─── Entries supplied ───

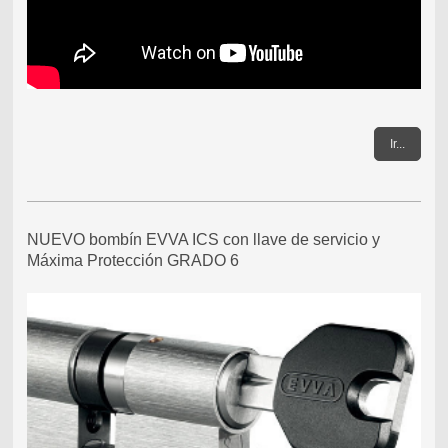
Ir...
NUEVO bombín EVVA ICS con llave de servicio y
Máxima Protección GRADO 6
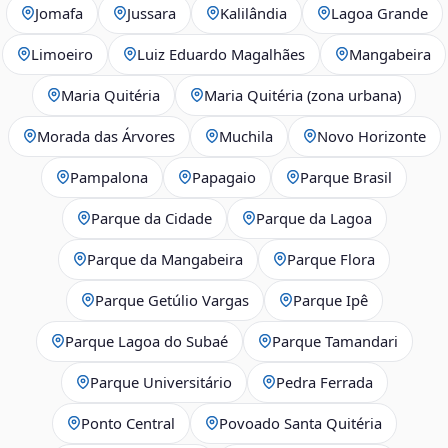
Jomafa
Jussara
Kalilândia
Lagoa Grande
Limoeiro
Luiz Eduardo Magalhães
Mangabeira
Maria Quitéria
Maria Quitéria (zona urbana)
Morada das Árvores
Muchila
Novo Horizonte
Pampalona
Papagaio
Parque Brasil
Parque da Cidade
Parque da Lagoa
Parque da Mangabeira
Parque Flora
Parque Getúlio Vargas
Parque Ipê
Parque Lagoa do Subaé
Parque Tamandari
Parque Universitário
Pedra Ferrada
Ponto Central
Povoado Santa Quitéria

───

◆ Task prompt ◆
Could you rewrite the data from its start through the line containing "Máxima Protección GRADO 6", swapping "servicio" for "emergencia" and leaving everything else unchanged, with the pictures omitted?

◆ Response ◆
Ir...
NUEVO bombín EVVA ICS con llave de emergencia y
Máxima Protección GRADO 6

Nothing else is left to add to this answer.